TASK INSTRUCTIONS> Beginning with the line that contains "pyautogui.moveTo(432, 255)", restate each line below through the final one exactly, and exclude the pictures.

------ SUPPLIED RECORDS ------

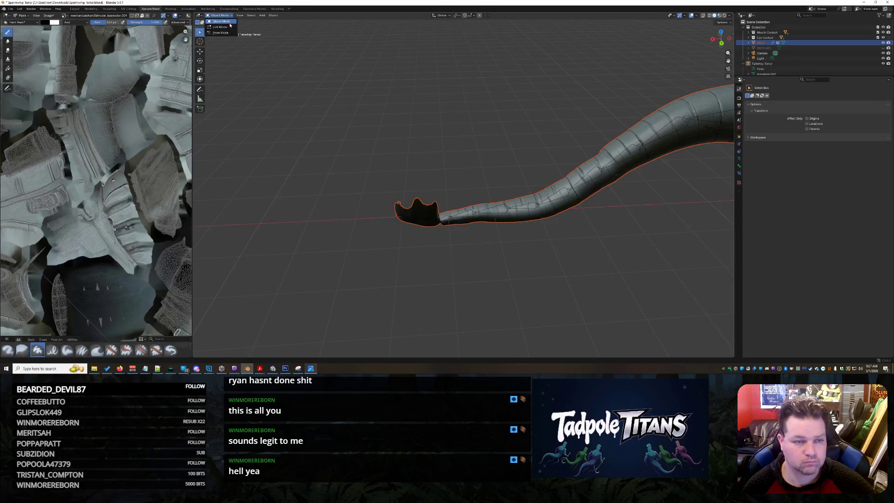
pyautogui.click(512, 208)
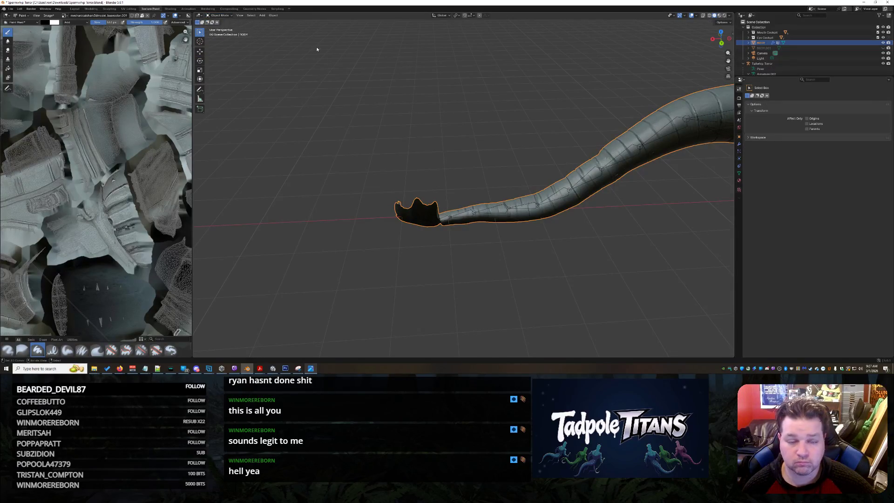
pyautogui.click(220, 15)
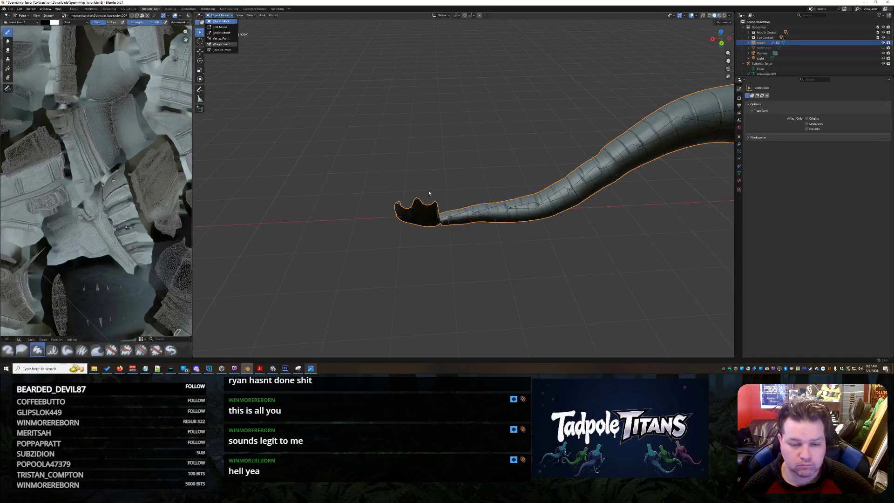
pyautogui.press('Return')
pyautogui.scroll(4, 433, 255)
# Move through the Properties tabs to the mesh data's Vertex Groups list.
pyautogui.moveTo(432, 255)
pyautogui.mouseDown(button='middle')
pyautogui.moveTo(419, 299)
pyautogui.moveTo(456, 279)
pyautogui.mouseUp(button='middle')
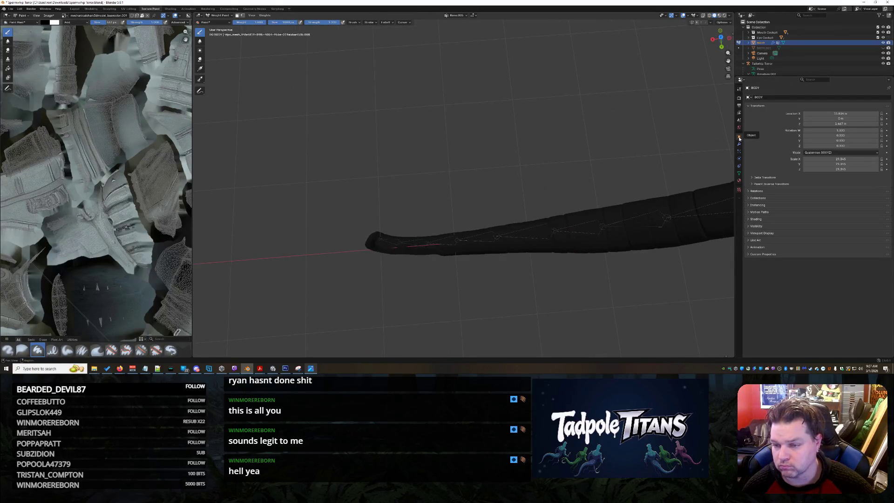
pyautogui.click(740, 114)
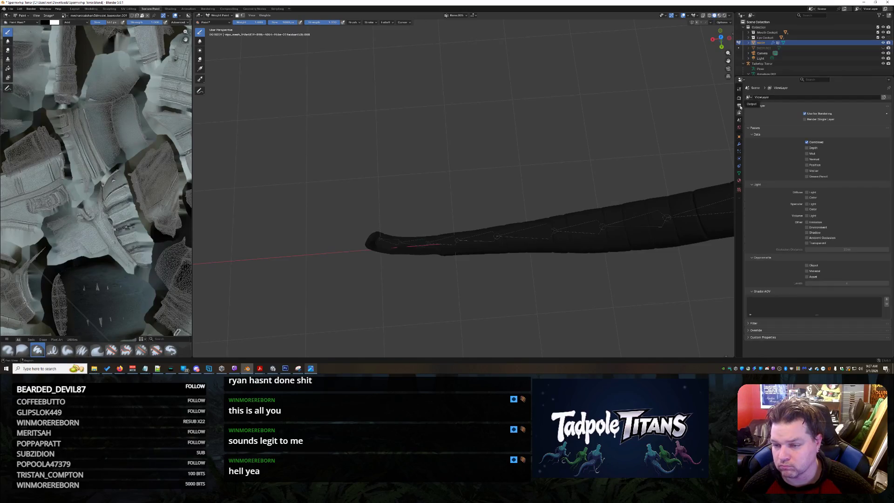
pyautogui.click(740, 105)
pyautogui.click(739, 98)
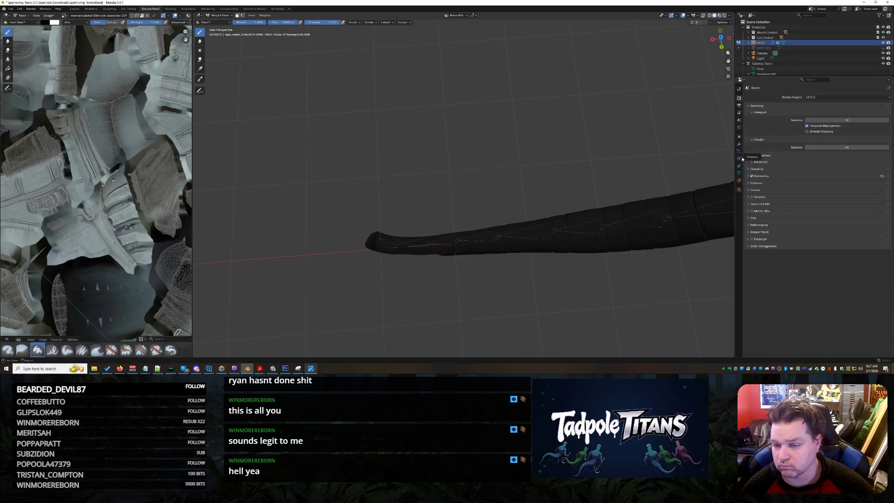
pyautogui.click(740, 188)
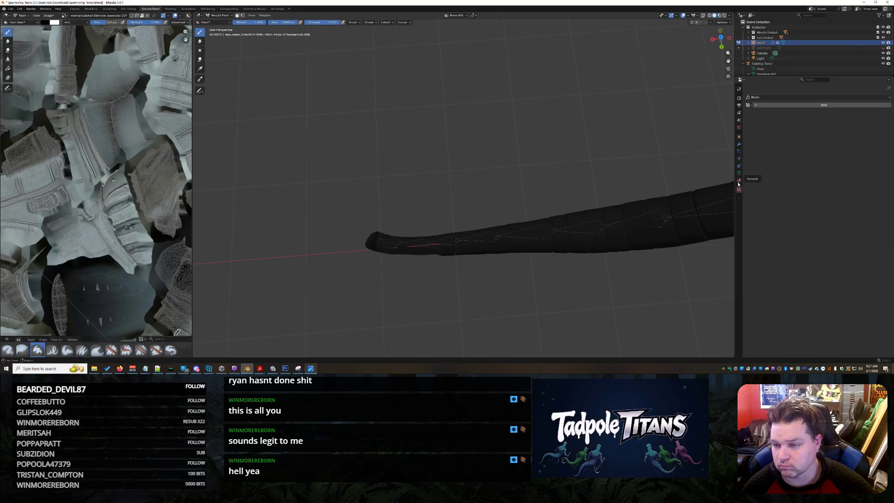
pyautogui.click(739, 181)
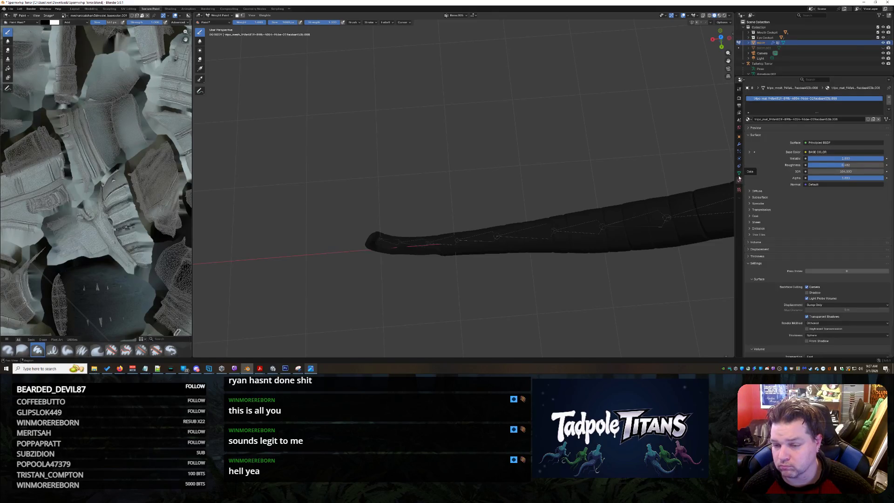
pyautogui.click(739, 174)
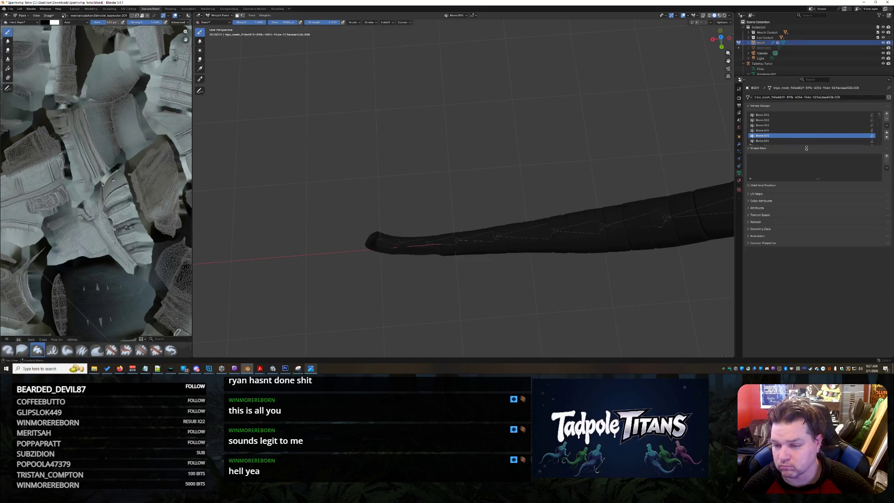
pyautogui.moveTo(807, 147); pyautogui.dragTo(815, 169)
pyautogui.scroll(-10, 815, 142)
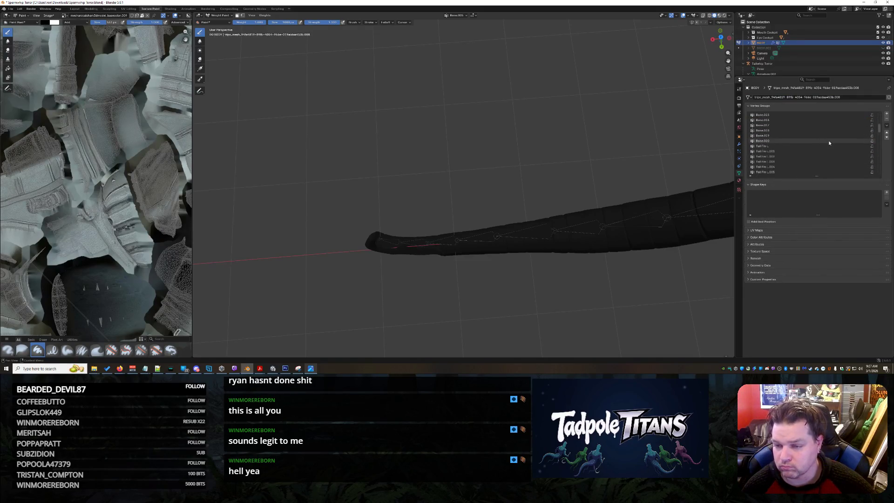
# Make Bone.020 the active weight group and paint weight over the tail tip.
pyautogui.keyDown('ctrl'); pyautogui.click(380, 243); pyautogui.keyUp('ctrl')
pyautogui.scroll(5, 379, 243)
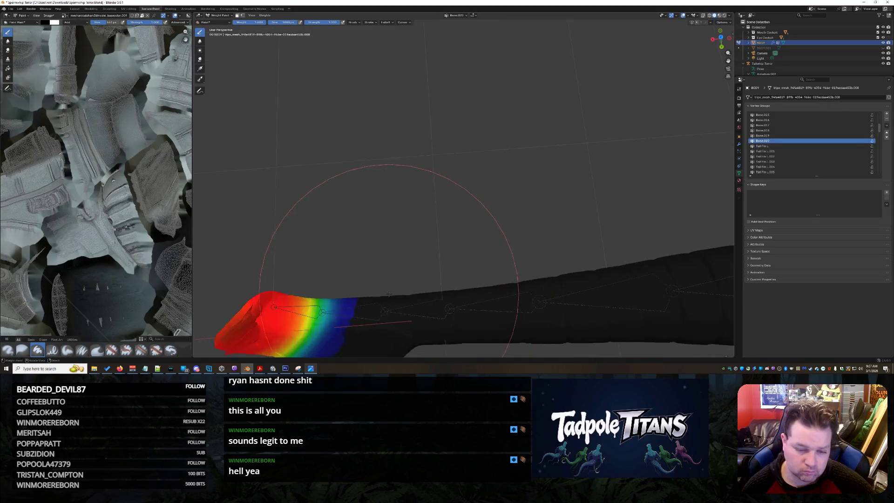
pyautogui.moveTo(379, 242); pyautogui.dragTo(387, 247, button='middle')
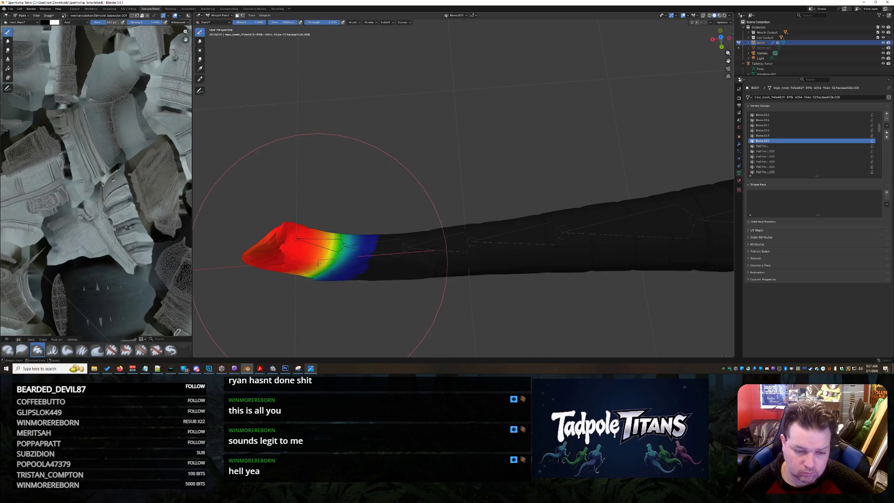
pyautogui.moveTo(323, 265); pyautogui.dragTo(317, 261)
pyautogui.moveTo(326, 251)
pyautogui.mouseDown(button='middle')
pyautogui.moveTo(389, 209)
pyautogui.moveTo(405, 148)
pyautogui.moveTo(417, 256)
pyautogui.mouseUp(button='middle')
pyautogui.moveTo(422, 175); pyautogui.dragTo(422, 219, button='middle')
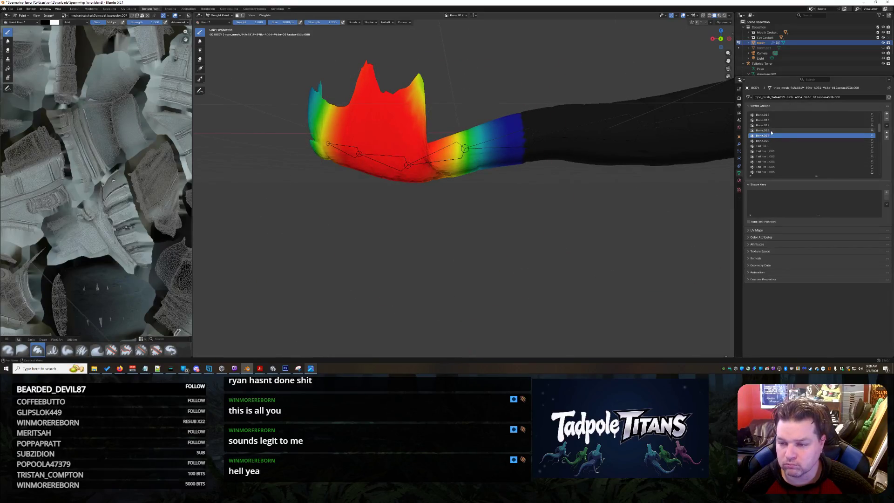
# Switch to the Bone.018 weight group and paint the stray tail-tip weight down to zero.
pyautogui.click(772, 132)
pyautogui.keyDown('ctrl'); pyautogui.scroll(5, 770, 131); pyautogui.keyUp('ctrl')
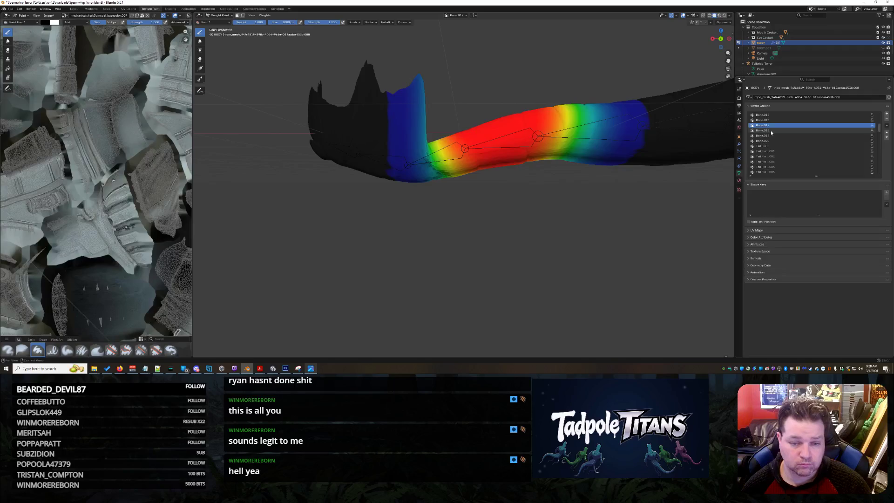
pyautogui.scroll(-3, 697, 160)
pyautogui.keyDown('ctrl'); pyautogui.scroll(2, 871, 180); pyautogui.keyUp('ctrl')
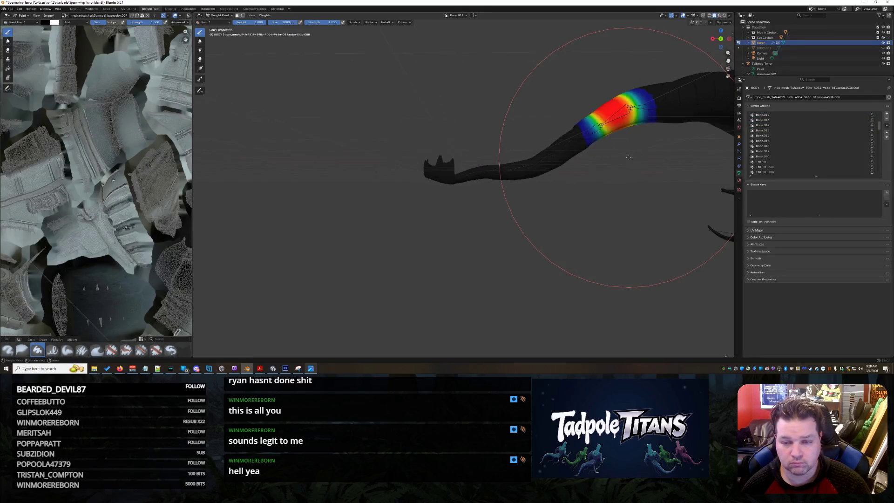
pyautogui.scroll(3, 795, 135)
pyautogui.keyDown('ctrl'); pyautogui.scroll(5, 784, 125); pyautogui.keyUp('ctrl')
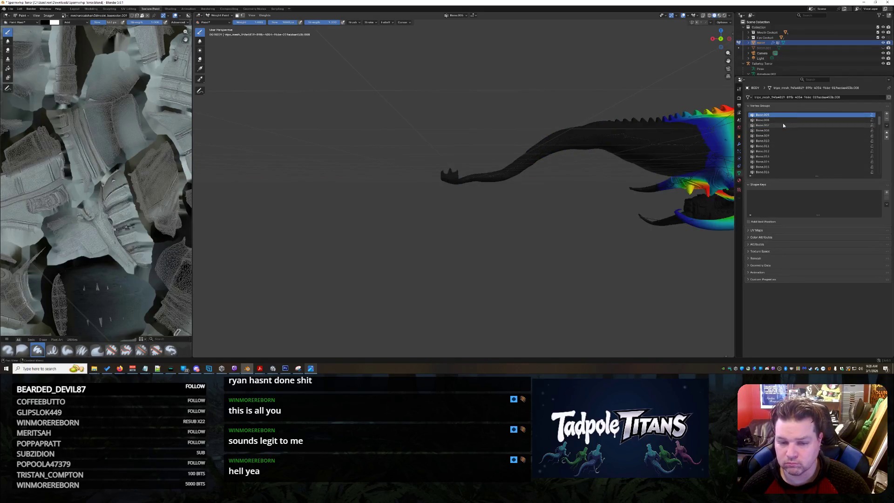
pyautogui.scroll(1, 783, 123)
pyautogui.scroll(3, 445, 179)
pyautogui.scroll(2, 445, 178)
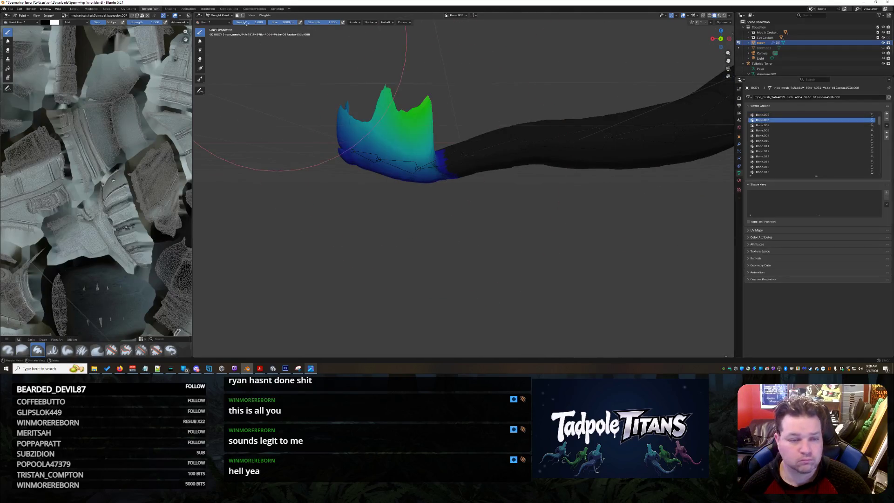
pyautogui.moveTo(409, 130)
pyautogui.mouseDown()
pyautogui.moveTo(364, 155)
pyautogui.moveTo(340, 141)
pyautogui.moveTo(425, 165)
pyautogui.mouseUp()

------

WRITTEN SOLUTION>
pyautogui.moveTo(432, 255)
pyautogui.mouseDown(button='middle')
pyautogui.moveTo(419, 299)
pyautogui.moveTo(456, 279)
pyautogui.mouseUp(button='middle')
pyautogui.click(740, 114)
pyautogui.click(740, 105)
pyautogui.click(739, 98)
pyautogui.click(740, 188)
pyautogui.click(739, 181)
pyautogui.click(739, 174)
pyautogui.moveTo(807, 147); pyautogui.dragTo(815, 169)
pyautogui.scroll(-10, 815, 142)
# Make Bone.020 the active weight group and paint weight over the tail tip.
pyautogui.keyDown('ctrl'); pyautogui.click(380, 243); pyautogui.keyUp('ctrl')
pyautogui.scroll(5, 379, 243)
pyautogui.moveTo(379, 242); pyautogui.dragTo(387, 247, button='middle')
pyautogui.moveTo(323, 265); pyautogui.dragTo(317, 261)
pyautogui.moveTo(326, 251)
pyautogui.mouseDown(button='middle')
pyautogui.moveTo(389, 209)
pyautogui.moveTo(405, 148)
pyautogui.moveTo(417, 256)
pyautogui.mouseUp(button='middle')
pyautogui.moveTo(422, 175); pyautogui.dragTo(422, 219, button='middle')
# Switch to the Bone.018 weight group and paint the stray tail-tip weight down to zero.
pyautogui.click(772, 132)
pyautogui.keyDown('ctrl'); pyautogui.scroll(5, 770, 131); pyautogui.keyUp('ctrl')
pyautogui.scroll(-3, 697, 160)
pyautogui.keyDown('ctrl'); pyautogui.scroll(2, 871, 180); pyautogui.keyUp('ctrl')
pyautogui.scroll(3, 795, 135)
pyautogui.keyDown('ctrl'); pyautogui.scroll(5, 784, 125); pyautogui.keyUp('ctrl')
pyautogui.scroll(1, 783, 123)
pyautogui.scroll(3, 445, 179)
pyautogui.scroll(2, 445, 178)
pyautogui.moveTo(409, 130)
pyautogui.mouseDown()
pyautogui.moveTo(364, 155)
pyautogui.moveTo(340, 141)
pyautogui.moveTo(425, 165)
pyautogui.mouseUp()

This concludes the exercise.